With the Israelites on the brink of embarking on the invasion of the Promised Land, the tribes of Reuven and Gad see plenty of promise right where they are, on the east bank on the Jordan River. It’s good cattle country, and they have cattle. “’It would be a great favor to us,’ they continued, ‘if this land were given to your servants as a holding; do not move us across the Jordan’” (Bemidbar 32:5)
The traditional way to read this story is as follows: the tribes are expressing either greed, disloyalty, or both, and Moshe calls them on it immediately. After reminding them how suggestions that Israel might live anywhere but the Promised land spread through the people like a contagion—remember the scouts?—Moshe in effect gives them an ultimatum. The tribes respond by agreeing to lead the troops into battle and only to return to the other side of the river after the entire land has been conquered. To this, Moshe agrees, all the while correcting Reuven’s and Gad’s mistaken priorities (compare Bemidbar 32:16 to 32:24).
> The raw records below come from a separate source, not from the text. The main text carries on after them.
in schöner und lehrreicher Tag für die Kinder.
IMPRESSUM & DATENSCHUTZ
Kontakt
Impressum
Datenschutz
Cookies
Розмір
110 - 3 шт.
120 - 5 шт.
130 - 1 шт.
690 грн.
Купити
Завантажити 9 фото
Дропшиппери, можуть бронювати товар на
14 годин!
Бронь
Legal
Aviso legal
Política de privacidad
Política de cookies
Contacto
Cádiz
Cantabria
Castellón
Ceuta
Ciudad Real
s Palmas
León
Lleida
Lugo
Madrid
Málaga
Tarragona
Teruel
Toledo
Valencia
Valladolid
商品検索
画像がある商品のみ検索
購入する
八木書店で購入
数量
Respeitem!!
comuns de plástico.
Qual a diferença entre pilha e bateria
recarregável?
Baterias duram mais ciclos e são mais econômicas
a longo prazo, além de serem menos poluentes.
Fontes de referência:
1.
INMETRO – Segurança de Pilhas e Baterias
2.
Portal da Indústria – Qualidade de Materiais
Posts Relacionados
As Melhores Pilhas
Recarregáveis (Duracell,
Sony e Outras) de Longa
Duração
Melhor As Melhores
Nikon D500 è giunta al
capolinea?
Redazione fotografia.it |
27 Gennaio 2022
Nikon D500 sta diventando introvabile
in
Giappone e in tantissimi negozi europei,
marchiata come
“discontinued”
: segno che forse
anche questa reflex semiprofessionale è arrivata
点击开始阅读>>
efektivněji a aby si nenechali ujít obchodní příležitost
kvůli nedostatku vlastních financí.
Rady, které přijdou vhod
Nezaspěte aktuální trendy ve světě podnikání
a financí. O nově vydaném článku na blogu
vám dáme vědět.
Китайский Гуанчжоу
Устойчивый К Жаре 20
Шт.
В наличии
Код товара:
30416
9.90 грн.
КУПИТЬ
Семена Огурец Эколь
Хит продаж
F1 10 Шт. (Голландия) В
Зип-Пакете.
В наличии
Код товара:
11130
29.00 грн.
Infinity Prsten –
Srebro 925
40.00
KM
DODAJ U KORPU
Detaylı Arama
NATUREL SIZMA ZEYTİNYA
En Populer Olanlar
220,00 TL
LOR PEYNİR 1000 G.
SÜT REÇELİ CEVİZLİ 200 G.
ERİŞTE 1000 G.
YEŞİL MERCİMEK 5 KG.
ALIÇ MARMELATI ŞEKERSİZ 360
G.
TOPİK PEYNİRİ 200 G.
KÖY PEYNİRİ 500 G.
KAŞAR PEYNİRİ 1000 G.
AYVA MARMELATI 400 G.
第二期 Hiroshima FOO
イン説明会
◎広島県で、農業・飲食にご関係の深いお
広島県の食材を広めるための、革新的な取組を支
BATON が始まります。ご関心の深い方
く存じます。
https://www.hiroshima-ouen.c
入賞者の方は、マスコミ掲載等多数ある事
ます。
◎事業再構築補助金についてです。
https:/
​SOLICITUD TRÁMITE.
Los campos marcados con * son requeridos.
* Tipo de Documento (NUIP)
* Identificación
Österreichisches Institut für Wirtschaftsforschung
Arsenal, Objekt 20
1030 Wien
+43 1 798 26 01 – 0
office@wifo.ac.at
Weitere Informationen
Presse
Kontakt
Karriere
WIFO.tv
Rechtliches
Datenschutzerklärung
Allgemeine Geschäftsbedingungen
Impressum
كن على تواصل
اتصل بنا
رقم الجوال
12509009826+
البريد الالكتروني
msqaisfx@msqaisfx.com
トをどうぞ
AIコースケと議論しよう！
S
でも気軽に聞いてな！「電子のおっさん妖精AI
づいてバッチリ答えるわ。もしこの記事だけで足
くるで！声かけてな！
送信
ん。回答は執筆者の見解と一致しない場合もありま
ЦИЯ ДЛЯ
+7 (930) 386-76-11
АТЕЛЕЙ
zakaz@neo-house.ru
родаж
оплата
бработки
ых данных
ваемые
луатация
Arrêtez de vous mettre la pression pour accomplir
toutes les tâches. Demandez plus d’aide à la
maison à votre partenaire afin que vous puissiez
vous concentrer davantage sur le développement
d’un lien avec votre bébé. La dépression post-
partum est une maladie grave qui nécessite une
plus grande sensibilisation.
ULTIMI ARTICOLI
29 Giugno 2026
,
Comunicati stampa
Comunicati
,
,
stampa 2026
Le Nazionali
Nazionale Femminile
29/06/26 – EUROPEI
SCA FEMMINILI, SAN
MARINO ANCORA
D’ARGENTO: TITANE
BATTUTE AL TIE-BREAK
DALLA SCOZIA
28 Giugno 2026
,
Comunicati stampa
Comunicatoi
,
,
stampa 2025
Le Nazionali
In this version, Moshe is the hero and the tribes need to be set straight. Now let’s try another reading, one suggested by Professor Jacob Milgrom in the JPS commentary to Bemidbar. When the tribes say “do not move us across the Jordan,” what do they mean? Now? Ever? Is “us” our entire tribe? Or only our women, children, and cattle? In fact, we don’t know what they mean, because Moshe doesn’t give them a chance to elaborate. Here’s Milgrom’s comment:
“Do not move us across the Jordan’—that is, for settlement in Cisjordan. But they had every intention of participating in the conquest, as is made clear by their subsequent clarification. Moses, assuming that their intent was not to participate in the forthcoming campaign, interrupts their speech to charge them with disloyalty.” (Milgrom, p. 268)
You can understand why red flags go up when Moshe hears the beginning of the tribes’ request. His experiences with the Israelites haven’t always been positive. Still, had he heard them out, he would have learned more about their motives, and an uncomfortable interaction could have been avoided.
In camp, as in all environments where people must interact, conflicts arise when we don’t listen carefully enough to one another. Whether it’s between a tzevet member and a hanikh, or among hanikhim, or parents and administrators, misunderstandings can be avoided with a little extra patient listening. We can learn here from Moshe by noting what he doesn’t do. We can all do well to remember the classic saying that God gave us two ears and only one mouth for good reason!
May our summer at Ramah Berkshires be even greater through the act of listening.